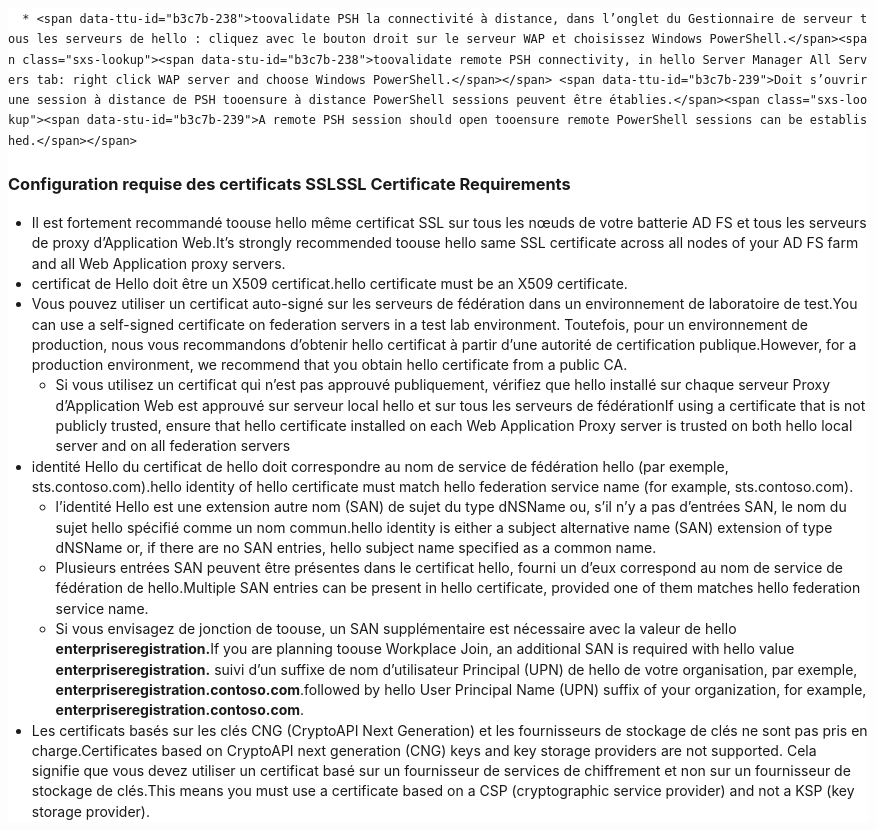       * <span data-ttu-id="b3c7b-238">toovalidate PSH la connectivité à distance, dans l’onglet du Gestionnaire de serveur tous les serveurs de hello : cliquez avec le bouton droit sur le serveur WAP et choisissez Windows PowerShell.</span><span class="sxs-lookup"><span data-stu-id="b3c7b-238">toovalidate remote PSH connectivity, in hello Server Manager All Servers tab: right click WAP server and choose Windows PowerShell.</span></span> <span data-ttu-id="b3c7b-239">Doit s’ouvrir une session à distance de PSH tooensure à distance PowerShell sessions peuvent être établies.</span><span class="sxs-lookup"><span data-stu-id="b3c7b-239">A remote PSH session should open tooensure remote PowerShell sessions can be established.</span></span>

### <a name="ssl-certificate-requirements"></a><span data-ttu-id="b3c7b-240">Configuration requise des certificats SSL</span><span class="sxs-lookup"><span data-stu-id="b3c7b-240">SSL Certificate Requirements</span></span>
* <span data-ttu-id="b3c7b-241">Il est fortement recommandé toouse hello même certificat SSL sur tous les nœuds de votre batterie AD FS et tous les serveurs de proxy d’Application Web.</span><span class="sxs-lookup"><span data-stu-id="b3c7b-241">It’s strongly recommended toouse hello same SSL certificate across all nodes of your AD FS farm and all Web Application proxy servers.</span></span>
* <span data-ttu-id="b3c7b-242">certificat de Hello doit être un X509 certificat.</span><span class="sxs-lookup"><span data-stu-id="b3c7b-242">hello certificate must be an X509 certificate.</span></span>
* <span data-ttu-id="b3c7b-243">Vous pouvez utiliser un certificat auto-signé sur les serveurs de fédération dans un environnement de laboratoire de test.</span><span class="sxs-lookup"><span data-stu-id="b3c7b-243">You can use a self-signed certificate on federation servers in a test lab environment.</span></span> <span data-ttu-id="b3c7b-244">Toutefois, pour un environnement de production, nous vous recommandons d’obtenir hello certificat à partir d’une autorité de certification publique.</span><span class="sxs-lookup"><span data-stu-id="b3c7b-244">However, for a production environment, we recommend that you obtain hello certificate from a public CA.</span></span>
  * <span data-ttu-id="b3c7b-245">Si vous utilisez un certificat qui n’est pas approuvé publiquement, vérifiez que hello installé sur chaque serveur Proxy d’Application Web est approuvé sur serveur local hello et sur tous les serveurs de fédération</span><span class="sxs-lookup"><span data-stu-id="b3c7b-245">If using a certificate that is not publicly trusted, ensure that hello certificate installed on each Web Application Proxy server is trusted on both hello local server and on all federation servers</span></span>
* <span data-ttu-id="b3c7b-246">identité Hello du certificat de hello doit correspondre au nom de service de fédération hello (par exemple, sts.contoso.com).</span><span class="sxs-lookup"><span data-stu-id="b3c7b-246">hello identity of hello certificate must match hello federation service name (for example, sts.contoso.com).</span></span>
  * <span data-ttu-id="b3c7b-247">l’identité Hello est une extension autre nom (SAN) de sujet du type dNSName ou, s’il n’y a pas d’entrées SAN, le nom du sujet hello spécifié comme un nom commun.</span><span class="sxs-lookup"><span data-stu-id="b3c7b-247">hello identity is either a subject alternative name (SAN) extension of type dNSName or, if there are no SAN entries, hello subject name specified as a common name.</span></span>  
  * <span data-ttu-id="b3c7b-248">Plusieurs entrées SAN peuvent être présentes dans le certificat hello, fourni un d’eux correspond au nom de service de fédération de hello.</span><span class="sxs-lookup"><span data-stu-id="b3c7b-248">Multiple SAN entries can be present in hello certificate, provided one of them matches hello federation service name.</span></span>
  * <span data-ttu-id="b3c7b-249">Si vous envisagez de jonction de toouse, un SAN supplémentaire est nécessaire avec la valeur de hello **enterpriseregistration.**</span><span class="sxs-lookup"><span data-stu-id="b3c7b-249">If you are planning toouse Workplace Join, an additional SAN is required with hello value **enterpriseregistration.**</span></span> <span data-ttu-id="b3c7b-250">suivi d’un suffixe de nom d’utilisateur Principal (UPN) de hello de votre organisation, par exemple, **enterpriseregistration.contoso.com**.</span><span class="sxs-lookup"><span data-stu-id="b3c7b-250">followed by hello User Principal Name (UPN) suffix of your organization, for example, **enterpriseregistration.contoso.com**.</span></span>
* <span data-ttu-id="b3c7b-251">Les certificats basés sur les clés CNG (CryptoAPI Next Generation) et les fournisseurs de stockage de clés ne sont pas pris en charge.</span><span class="sxs-lookup"><span data-stu-id="b3c7b-251">Certificates based on CryptoAPI next generation (CNG) keys and key storage providers are not supported.</span></span> <span data-ttu-id="b3c7b-252">Cela signifie que vous devez utiliser un certificat basé sur un fournisseur de services de chiffrement et non sur un fournisseur de stockage de clés.</span><span class="sxs-lookup"><span data-stu-id="b3c7b-252">This means you must use a certificate based on a CSP (cryptographic service provider) and not a KSP (key storage provider).</span></span>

* **Problem statement**: Could you retype every record exactly, leaving the pictures out?

* **Written response**:
       * <span data-ttu-id="b3c7b-238">toovalidate PSH la connectivité à distance, dans l’onglet du Gestionnaire de serveur tous les serveurs de hello : cliquez avec le bouton droit sur le serveur WAP et choisissez Windows PowerShell.</span><span class="sxs-lookup"><span data-stu-id="b3c7b-238">toovalidate remote PSH connectivity, in hello Server Manager All Servers tab: right click WAP server and choose Windows PowerShell.</span></span> <span data-ttu-id="b3c7b-239">Doit s’ouvrir une session à distance de PSH tooensure à distance PowerShell sessions peuvent être établies.</span><span class="sxs-lookup"><span data-stu-id="b3c7b-239">A remote PSH session should open tooensure remote PowerShell sessions can be established.</span></span>

### <a name="ssl-certificate-requirements"></a><span data-ttu-id="b3c7b-240">Configuration requise des certificats SSL</span><span class="sxs-lookup"><span data-stu-id="b3c7b-240">SSL Certificate Requirements</span></span>
* <span data-ttu-id="b3c7b-241">Il est fortement recommandé toouse hello même certificat SSL sur tous les nœuds de votre batterie AD FS et tous les serveurs de proxy d’Application Web.</span><span class="sxs-lookup"><span data-stu-id="b3c7b-241">It’s strongly recommended toouse hello same SSL certificate across all nodes of your AD FS farm and all Web Application proxy servers.</span></span>
* <span data-ttu-id="b3c7b-242">certificat de Hello doit être un X509 certificat.</span><span class="sxs-lookup"><span data-stu-id="b3c7b-242">hello certificate must be an X509 certificate.</span></span>
* <span data-ttu-id="b3c7b-243">Vous pouvez utiliser un certificat auto-signé sur les serveurs de fédération dans un environnement de laboratoire de test.</span><span class="sxs-lookup"><span data-stu-id="b3c7b-243">You can use a self-signed certificate on federation servers in a test lab environment.</span></span> <span data-ttu-id="b3c7b-244">Toutefois, pour un environnement de production, nous vous recommandons d’obtenir hello certificat à partir d’une autorité de certification publique.</span><span class="sxs-lookup"><span data-stu-id="b3c7b-244">However, for a production environment, we recommend that you obtain hello certificate from a public CA.</span></span>
  * <span data-ttu-id="b3c7b-245">Si vous utilisez un certificat qui n’est pas approuvé publiquement, vérifiez que hello installé sur chaque serveur Proxy d’Application Web est approuvé sur serveur local hello et sur tous les serveurs de fédération</span><span class="sxs-lookup"><span data-stu-id="b3c7b-245">If using a certificate that is not publicly trusted, ensure that hello certificate installed on each Web Application Proxy server is trusted on both hello local server and on all federation servers</span></span>
* <span data-ttu-id="b3c7b-246">identité Hello du certificat de hello doit correspondre au nom de service de fédération hello (par exemple, sts.contoso.com).</span><span class="sxs-lookup"><span data-stu-id="b3c7b-246">hello identity of hello certificate must match hello federation service name (for example, sts.contoso.com).</span></span>
  * <span data-ttu-id="b3c7b-247">l’identité Hello est une extension autre nom (SAN) de sujet du type dNSName ou, s’il n’y a pas d’entrées SAN, le nom du sujet hello spécifié comme un nom commun.</span><span class="sxs-lookup"><span data-stu-id="b3c7b-247">hello identity is either a subject alternative name (SAN) extension of type dNSName or, if there are no SAN entries, hello subject name specified as a common name.</span></span>  
  * <span data-ttu-id="b3c7b-248">Plusieurs entrées SAN peuvent être présentes dans le certificat hello, fourni un d’eux correspond au nom de service de fédération de hello.</span><span class="sxs-lookup"><span data-stu-id="b3c7b-248">Multiple SAN entries can be present in hello certificate, provided one of them matches hello federation service name.</span></span>
  * <span data-ttu-id="b3c7b-249">Si vous envisagez de jonction de toouse, un SAN supplémentaire est nécessaire avec la valeur de hello **enterpriseregistration.**</span><span class="sxs-lookup"><span data-stu-id="b3c7b-249">If you are planning toouse Workplace Join, an additional SAN is required with hello value **enterpriseregistration.**</span></span> <span data-ttu-id="b3c7b-250">suivi d’un suffixe de nom d’utilisateur Principal (UPN) de hello de votre organisation, par exemple, **enterpriseregistration.contoso.com**.</span><span class="sxs-lookup"><span data-stu-id="b3c7b-250">followed by hello User Principal Name (UPN) suffix of your organization, for example, **enterpriseregistration.contoso.com**.</span></span>
* <span data-ttu-id="b3c7b-251">Les certificats basés sur les clés CNG (CryptoAPI Next Generation) et les fournisseurs de stockage de clés ne sont pas pris en charge.</span><span class="sxs-lookup"><span data-stu-id="b3c7b-251">Certificates based on CryptoAPI next generation (CNG) keys and key storage providers are not supported.</span></span> <span data-ttu-id="b3c7b-252">Cela signifie que vous devez utiliser un certificat basé sur un fournisseur de services de chiffrement et non sur un fournisseur de stockage de clés.</span><span class="sxs-lookup"><span data-stu-id="b3c7b-252">This means you must use a certificate based on a CSP (cryptographic service provider) and not a KSP (key storage provider).</span></span>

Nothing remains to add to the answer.